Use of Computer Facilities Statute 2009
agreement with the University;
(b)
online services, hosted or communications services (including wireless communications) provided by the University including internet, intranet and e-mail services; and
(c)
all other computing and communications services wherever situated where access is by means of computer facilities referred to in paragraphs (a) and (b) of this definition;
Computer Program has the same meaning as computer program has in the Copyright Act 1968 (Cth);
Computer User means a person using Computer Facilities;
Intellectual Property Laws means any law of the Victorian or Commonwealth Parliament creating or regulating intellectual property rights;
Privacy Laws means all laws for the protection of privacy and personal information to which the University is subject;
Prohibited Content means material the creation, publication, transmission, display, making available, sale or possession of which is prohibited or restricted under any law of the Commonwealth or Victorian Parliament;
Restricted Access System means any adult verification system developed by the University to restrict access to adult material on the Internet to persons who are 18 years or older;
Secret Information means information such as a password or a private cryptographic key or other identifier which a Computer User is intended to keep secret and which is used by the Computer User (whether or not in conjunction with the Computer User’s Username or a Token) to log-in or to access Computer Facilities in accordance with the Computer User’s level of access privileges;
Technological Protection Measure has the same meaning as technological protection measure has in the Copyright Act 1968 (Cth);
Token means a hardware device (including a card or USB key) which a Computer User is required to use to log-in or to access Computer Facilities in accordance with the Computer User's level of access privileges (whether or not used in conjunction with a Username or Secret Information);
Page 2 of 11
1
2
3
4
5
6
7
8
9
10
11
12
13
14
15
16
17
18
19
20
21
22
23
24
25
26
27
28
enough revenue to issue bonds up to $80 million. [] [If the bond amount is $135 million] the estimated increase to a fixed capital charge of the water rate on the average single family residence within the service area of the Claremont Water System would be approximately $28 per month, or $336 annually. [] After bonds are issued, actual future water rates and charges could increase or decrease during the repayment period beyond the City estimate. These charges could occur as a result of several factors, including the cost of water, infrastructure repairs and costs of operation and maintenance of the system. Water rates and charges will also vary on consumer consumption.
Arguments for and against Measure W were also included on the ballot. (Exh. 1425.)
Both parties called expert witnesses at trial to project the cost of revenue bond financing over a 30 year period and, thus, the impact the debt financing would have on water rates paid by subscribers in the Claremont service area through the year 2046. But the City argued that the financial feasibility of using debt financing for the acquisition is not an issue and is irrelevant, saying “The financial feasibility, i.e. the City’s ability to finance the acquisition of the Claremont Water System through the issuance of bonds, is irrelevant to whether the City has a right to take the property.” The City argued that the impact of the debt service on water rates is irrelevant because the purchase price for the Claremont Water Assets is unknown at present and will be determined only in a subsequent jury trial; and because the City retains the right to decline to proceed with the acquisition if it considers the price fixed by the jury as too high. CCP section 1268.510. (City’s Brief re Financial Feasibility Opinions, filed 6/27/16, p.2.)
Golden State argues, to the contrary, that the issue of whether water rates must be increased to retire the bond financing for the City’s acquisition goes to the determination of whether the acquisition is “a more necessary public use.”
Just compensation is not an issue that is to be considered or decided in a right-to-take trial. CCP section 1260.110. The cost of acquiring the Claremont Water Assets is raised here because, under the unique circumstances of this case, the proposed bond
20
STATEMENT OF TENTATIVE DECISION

--- Exercise goal ---
From the first line to the last, copy every record exactly.

--- Result of the task ---
Use of Computer Facilities Statute 2009
agreement with the University;
(b)
online services, hosted or communications services (including wireless communications) provided by the University including internet, intranet and e-mail services; and
(c)
all other computing and communications services wherever situated where access is by means of computer facilities referred to in paragraphs (a) and (b) of this definition;
Computer Program has the same meaning as computer program has in the Copyright Act 1968 (Cth);
Computer User means a person using Computer Facilities;
Intellectual Property Laws means any law of the Victorian or Commonwealth Parliament creating or regulating intellectual property rights;
Privacy Laws means all laws for the protection of privacy and personal information to which the University is subject;
Prohibited Content means material the creation, publication, transmission, display, making available, sale or possession of which is prohibited or restricted under any law of the Commonwealth or Victorian Parliament;
Restricted Access System means any adult verification system developed by the University to restrict access to adult material on the Internet to persons who are 18 years or older;
Secret Information means information such as a password or a private cryptographic key or other identifier which a Computer User is intended to keep secret and which is used by the Computer User (whether or not in conjunction with the Computer User’s Username or a Token) to log-in or to access Computer Facilities in accordance with the Computer User’s level of access privileges;
Technological Protection Measure has the same meaning as technological protection measure has in the Copyright Act 1968 (Cth);
Token means a hardware device (including a card or USB key) which a Computer User is required to use to log-in or to access Computer Facilities in accordance with the Computer User's level of access privileges (whether or not used in conjunction with a Username or Secret Information);
Page 2 of 11
1
2
3
4
5
6
7
8
9
10
11
12
13
14
15
16
17
18
19
20
21
22
23
24
25
26
27
28
enough revenue to issue bonds up to $80 million. [] [If the bond amount is $135 million] the estimated increase to a fixed capital charge of the water rate on the average single family residence within the service area of the Claremont Water System would be approximately $28 per month, or $336 annually. [] After bonds are issued, actual future water rates and charges could increase or decrease during the repayment period beyond the City estimate. These charges could occur as a result of several factors, including the cost of water, infrastructure repairs and costs of operation and maintenance of the system. Water rates and charges will also vary on consumer consumption.
Arguments for and against Measure W were also included on the ballot. (Exh. 1425.)
Both parties called expert witnesses at trial to project the cost of revenue bond financing over a 30 year period and, thus, the impact the debt financing would have on water rates paid by subscribers in the Claremont service area through the year 2046. But the City argued that the financial feasibility of using debt financing for the acquisition is not an issue and is irrelevant, saying “The financial feasibility, i.e. the City’s ability to finance the acquisition of the Claremont Water System through the issuance of bonds, is irrelevant to whether the City has a right to take the property.” The City argued that the impact of the debt service on water rates is irrelevant because the purchase price for the Claremont Water Assets is unknown at present and will be determined only in a subsequent jury trial; and because the City retains the right to decline to proceed with the acquisition if it considers the price fixed by the jury as too high. CCP section 1268.510. (City’s Brief re Financial Feasibility Opinions, filed 6/27/16, p.2.)
Golden State argues, to the contrary, that the issue of whether water rates must be increased to retire the bond financing for the City’s acquisition goes to the determination of whether the acquisition is “a more necessary public use.”
Just compensation is not an issue that is to be considered or decided in a right-to-take trial. CCP section 1260.110. The cost of acquiring the Claremont Water Assets is raised here because, under the unique circumstances of this case, the proposed bond
20
STATEMENT OF TENTATIVE DECISION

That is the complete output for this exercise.